Chronic Myeloid Leukaemia (CML) patients with advanced disease in England face an uncertain future due to an inequity restricting access to a treatment compared to patients in Scotland and Wales.
Ponatinib, a novel new tyrosine kinase inhibitor (TKI), was approved by the European Medicines Agency (EMA) in 2013 as an orphan drug, as it was deemed of significant benefit to those affected by the condition. Despite this, it was not selected for NICE review due to the small patient population; therefore those affected in England currently have to apply through NHS England's Cancer Drugs Fund (CDF) for access. However, the CDF has restricted access only to those patients with the rare T315I mutation (2%-20% of the CML patient population), a small part of the label.
Results of a poll released by the National Cancer Research Institute (NCRI) CML Working Group has revealed that 83% of respondents believe the CDF should change its policy and make ponatinib available to all appropriate patients in England in line with the drug’s full licence indication, as in Scotland and Wales.
Leading CML experts and patient advocates feel that patients are being overlooked and denied access to effective treatments, and that the disparity in access and use of treatments is failing patients and call for a resolution as quickly as possible.
CML is a rare blood cancer with around 700 new
cases each year in the UK. It affects economically active people with
around 50% of UK cases in people aged under 65 years.
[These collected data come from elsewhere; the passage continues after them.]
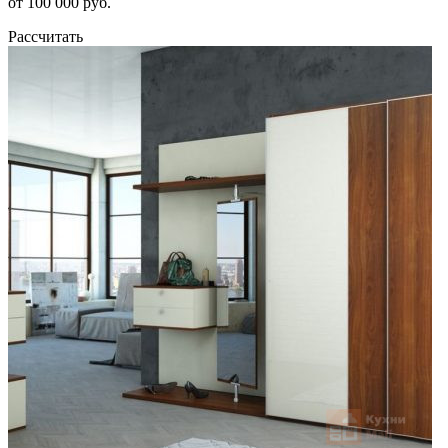
от 100 000 руб.
Рассчитать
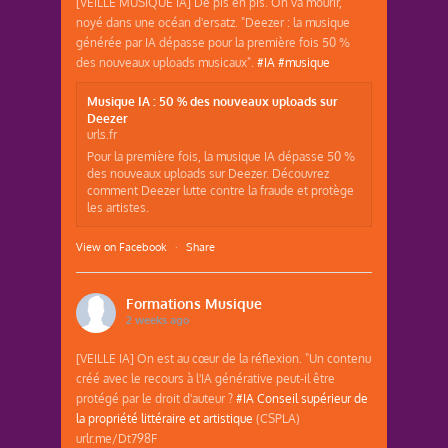
[VEILLE MUSIQUE IA] De pis en pis. On va mourir,
noyé dans une océan d'ersatz. "Deezer : la musique
générée par IA dépasse pour la première fois 50 %
des nouveaux uploads musicaux".
#IA
#musique
Musique IA : 50 % des nouveaux uploads sur
Deezer
urls.fr
Pour la première fois, la musique IA dépasse 50 %
des nouveaux uploads sur Deezer. Découvrez
comment Deezer lutte contre la fraude et protège
les artistes.
View on Facebook
·
Share
Formations Musique
2 weeks ago
[VEILLE IA] On est au cœur de la réflexion. "Un contenu
créé avec le recours à l'IA générative peut-il être
protégé par le droit d'auteur ?
#IA
Conseil supérieur de
la propriété littéraire et artistique
(CSPLA)
urlr.me/Dt798F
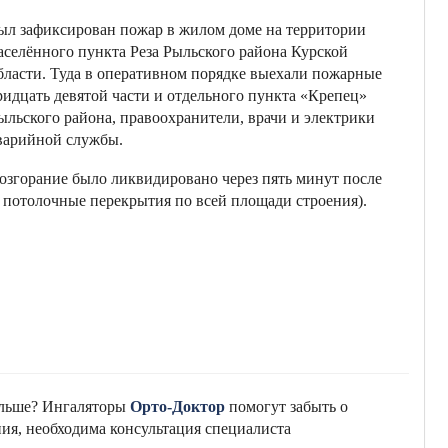
ыл зафиксирован пожар в жилом доме на территории
аселённого пункта Реза Рыльского района Курской
бласти. Туда в оперативном порядке выехали пожарные
ридцать девятой части и отдельного пункта «Крепец»
ыльского района, правоохранители, врачи и электрики
варийной службы.
озгорание было ликвидировано через пять минут после
 потолочные перекрытия по всей площади строения).
альше? Ингаляторы
Орто-Доктор
помогут забыть о
ия, необходима консультация специалиста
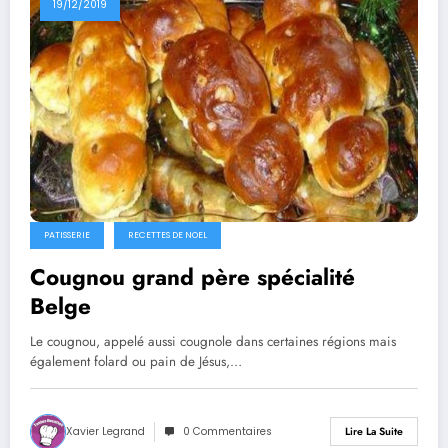
19/12/2019
PATISSERIE
RECETTES DE NOEL
Cougnou grand père spécialité
Belge
Le cougnou, appelé aussi cougnole dans certaines régions mais
également folard ou pain de Jésus,…
Xavier Legrand
0 Commentaires
Lire La Suite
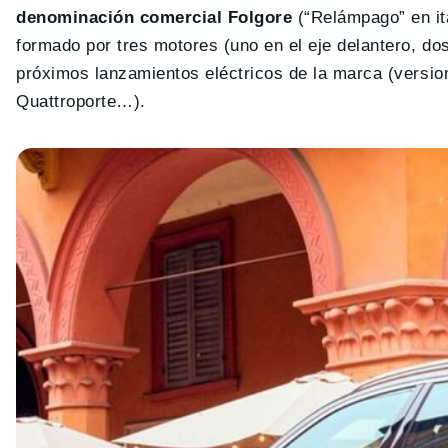
denominación comercial Folgore
(“Relámpago” en ita
formado por tres motores (uno en el eje delantero, dos
próximos lanzamientos eléctricos de la marca (versi
Quattroporte…).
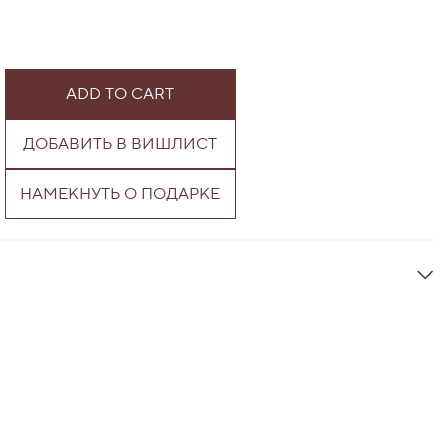
ADD TO CART
ДОБАВИТЬ В ВИШЛИСТ
НАМЕКНУТЬ О ПОДАРКЕ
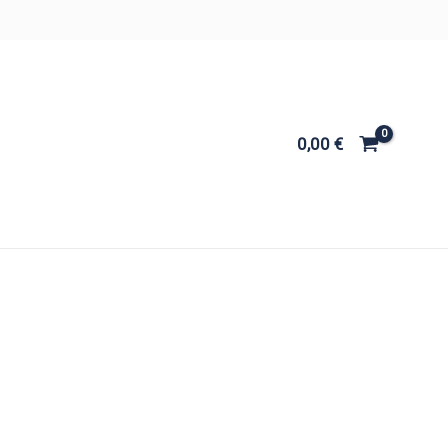
0,00
€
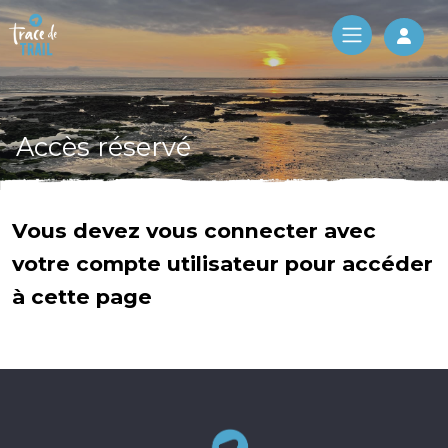
Log 
Accès réservé
Vous devez vous connecter avec
votre compte utilisateur pour accéder
à cette page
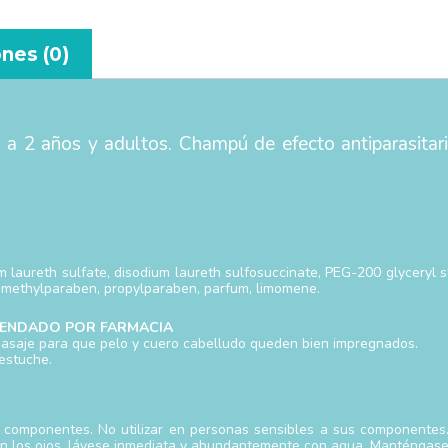
nes (0)
 a 2 años y adultos. Champú de efecto antiparasitar
laureth sulfate, disodium laureth sulfosuccinate, PEG-200 glyceryl st
, methylparaben, propylparaben, parfum, limomene.
ENDADO POR FARMACIA
masaje para que pelo y cuero cabelludo queden bien impregnados.
estuche.
s componentes. No utilizar en personas sensibles a sus componentes. I
on los ojos, lávese inmediata y abundantemente con agua. Manténgase 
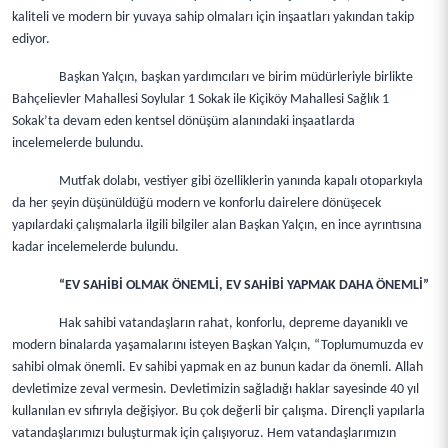
kaliteli ve modern bir yuvaya sahip olmaları için inşaatları yakından takip
ediyor.
Başkan Yalçın, başkan yardımcıları ve birim müdürleriyle birlikte
Bahçelievler Mahallesi Soylular 1 Sokak ile Kiçiköy Mahallesi Sağlık 1
Sokak’ta devam eden kentsel dönüşüm alanındaki inşaatlarda
incelemelerde bulundu.
Mutfak dolabı, vestiyer gibi özelliklerin yanında kapalı otoparkıyla
da her şeyin düşünüldüğü modern ve konforlu dairelere dönüşecek
yapılardaki çalışmalarla ilgili bilgiler alan Başkan Yalçın, en ince ayrıntısına
kadar incelemelerde bulundu.
“EV SAHİBİ OLMAK ÖNEMLİ, EV SAHİBİ YAPMAK DAHA ÖNEMLİ”
Hak sahibi vatandaşların rahat, konforlu, depreme dayanıklı ve
modern binalarda yaşamalarını isteyen Başkan Yalçın, “Toplumumuzda ev
sahibi olmak önemli. Ev sahibi yapmak en az bunun kadar da önemli. Allah
devletimize zeval vermesin. Devletimizin sağladığı haklar sayesinde 40 yıl
kullanılan ev sıfırıyla değişiyor. Bu çok değerli bir çalışma. Dirençli yapılarla
vatandaşlarımızı buluşturmak için çalışıyoruz. Hem vatandaşlarımızın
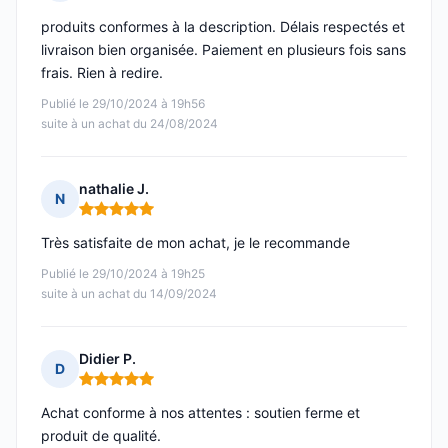
Note : 5 sur 5
produits conformes à la description. Délais respectés et
livraison bien organisée. Paiement en plusieurs fois sans
frais. Rien à redire.
Publié le 29/10/2024 à 19h56
suite à un achat du 24/08/2024
nathalie J.
N
Note : 5 sur 5
Très satisfaite de mon achat, je le recommande
Publié le 29/10/2024 à 19h25
suite à un achat du 14/09/2024
Didier P.
D
Note : 5 sur 5
Achat conforme à nos attentes : soutien ferme et
produit de qualité.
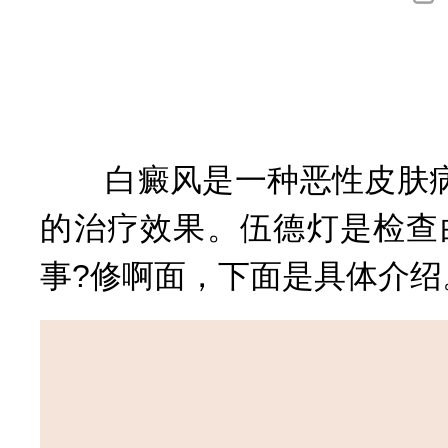
询
白癜风是一种恶性皮肤病
的治疗效果。伍德灯是检查
事?修啊面，下面是具体介绍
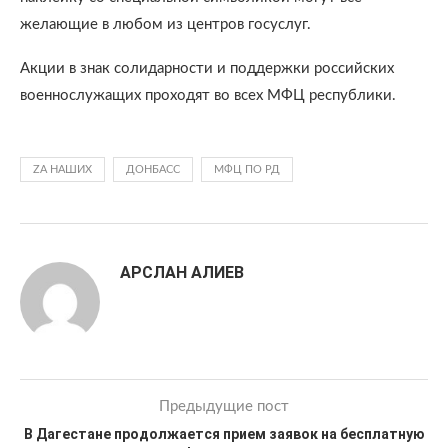
желающие в любом из центров госуслуг.
Акции в знак солидарности и поддержки российских
военнослужащих проходят во всех МФЦ республики.
ZА НАШИХ
ДОНБАСС
МФЦ ПО РД
АРСЛАН АЛИЕВ
Предыдущие пост
В Дагестане продолжается прием заявок на бесплатную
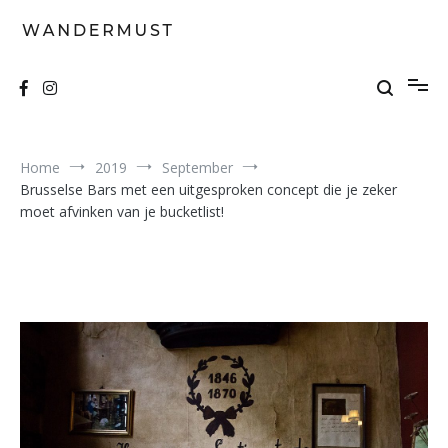
Skip
to
content
A students' travel magazine
Wandermust
Home
2019
September
Brusselse Bars met een uitgesproken concept die je zeker
moet afvinken van je bucketlist!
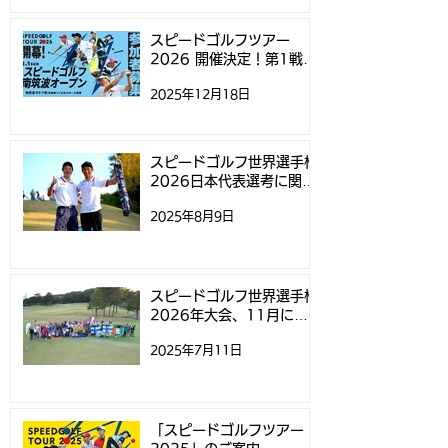
2026 開催決定！第1戦
権2026日本代
「スピードゴルフ南筑波
するお知らせ
スピードゴルフツアー
2026 開催決定！第1戦
オープン」参加募集開始
「スピードゴルフ南筑波オ
2025年12月18日
ープン」参加募集開始のお
のお知らせ
知らせ
スピードゴルフ世界選手権
2026日本代表選考に関す
るお知らせ
2025年8月9日
スピードゴルフ世界選手権
2026年大会、11月にニ
ュージーランドで開催
2025年7月11日
「スピードゴルフツアー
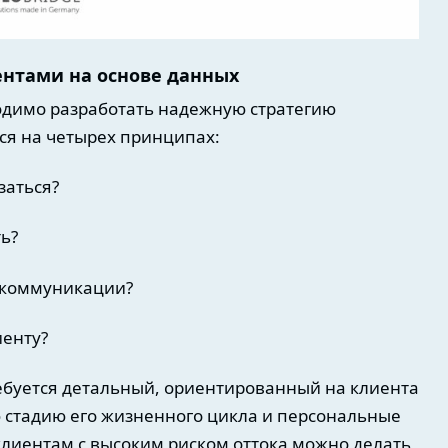
нтами на основе данных
одимо разработать надежную стратегию
ся на четырех принципах:
заться?
ь?
й коммуникации?
иенту?
ребуется детальный, ориентированный на клиента
ю стадию его жизненного цикла и персональные
лиентам с высоким риском оттока можно делать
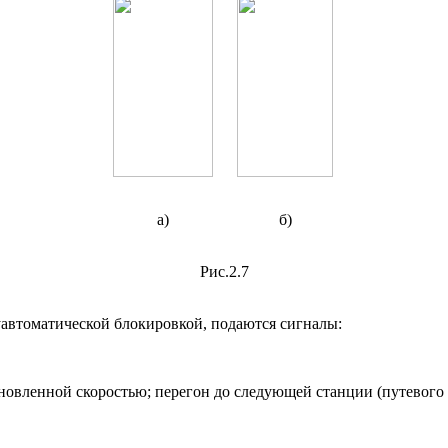
а)
б)
Рис.2.7
автоматической блокировкой, подаются сигналы:
новленной скоростью; перегон до следующей станции (путевого по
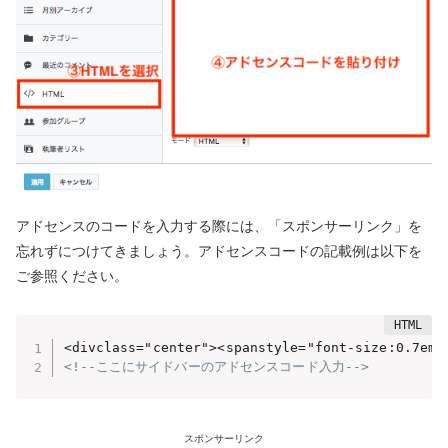
アドセンスのコードを入力する際には、「スポンサーリンク」を
忘れずにつけてきましょう。アドセンスコードの記載例は以下を
ご参照ください。
<divclass="center"><spanstyle="font-size:0.
<!--ここにサイドバーのアドセンスコード入力-->
スポンサーリンク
Many patients
with a new diagnosis of leukemia have a prolonged clinical benefit
from targeted therapy with tyrosine kinase inhibitors (TKIs),
however, there is a high unmet need and poor prognosis for patients
with advanced disease who develop resistance and intolerance to other
therapies. Once available treatment options are exhausted,
the prognosis is poor. Despite advances
in treatment, there remains a need for additional therapies
for the management of CML.
The online poll was conducted amongst the National Cancer Research Institute (NCRI) CML Working Group (a group of the UKs leading CML clinicians), chaired by Professor Mhairi Copland, Professor of Translational Haematology, University of Glasgow. The poll revealed concern among the leading experts that the current restrictions compromise the ability of doctors to give optimal care to CML patients in England. The poll also revealed that the majority of respondents believe that the CDF's decision to restrict ponatinib puts cost savings above best practice.
Prof Mhairi Copland, Chair of NCRI CML Working Group and Professor of Translational Haematology, University of Glasgow, said: “Despite major medical advances, the management
of some patients with chronic phase CML remains challenging due to
resistance and intolerance to existing treatments. These patients have a
poor outlook and new innovative treatment options that can potentially
extend life are important. These treatments should be available on an
equal basis to all people with chronic phase CML across the UK; the
decision should be medical, not geographical.”
Dr Dragana Milojkovic, Department of Haematology, Imperial College School of Medicine Hammersmith Hospital, London, added: “As physicians, we strive to do the best for our patients and managing their illness with the correct treatment at the appropriate time without delay according to the stage of their disease is essential part of this process. The restricted use of therapies imposed by the CDF have seriously limited our ability to treat patients effectively, which is a barrier especially when treatments are used according to their full license elsewhere.”